▶ _Source records_:
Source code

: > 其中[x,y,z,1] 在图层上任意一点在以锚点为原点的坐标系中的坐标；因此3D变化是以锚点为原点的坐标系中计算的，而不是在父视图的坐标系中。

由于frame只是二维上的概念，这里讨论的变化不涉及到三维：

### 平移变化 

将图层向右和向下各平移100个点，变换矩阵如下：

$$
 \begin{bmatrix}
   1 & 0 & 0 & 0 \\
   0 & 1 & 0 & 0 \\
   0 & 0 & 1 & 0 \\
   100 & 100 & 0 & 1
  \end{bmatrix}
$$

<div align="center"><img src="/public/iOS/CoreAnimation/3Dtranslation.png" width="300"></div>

▶ _What this task involves_:
Please transcribe the records in full, keeping every word as it is.

▶ _Expected answer_:
Source code

: > 其中[x,y,z,1] 在图层上任意一点在以锚点为原点的坐标系中的坐标；因此3D变化是以锚点为原点的坐标系中计算的，而不是在父视图的坐标系中。

由于frame只是二维上的概念，这里讨论的变化不涉及到三维：

### 平移变化 

将图层向右和向下各平移100个点，变换矩阵如下：

$$
 \begin{bmatrix}
   1 & 0 & 0 & 0 \\
   0 & 1 & 0 & 0 \\
   0 & 0 & 1 & 0 \\
   100 & 100 & 0 & 1
  \end{bmatrix}
$$

<div align="center"><img src="/public/iOS/CoreAnimation/3Dtranslation.png" width="300"></div>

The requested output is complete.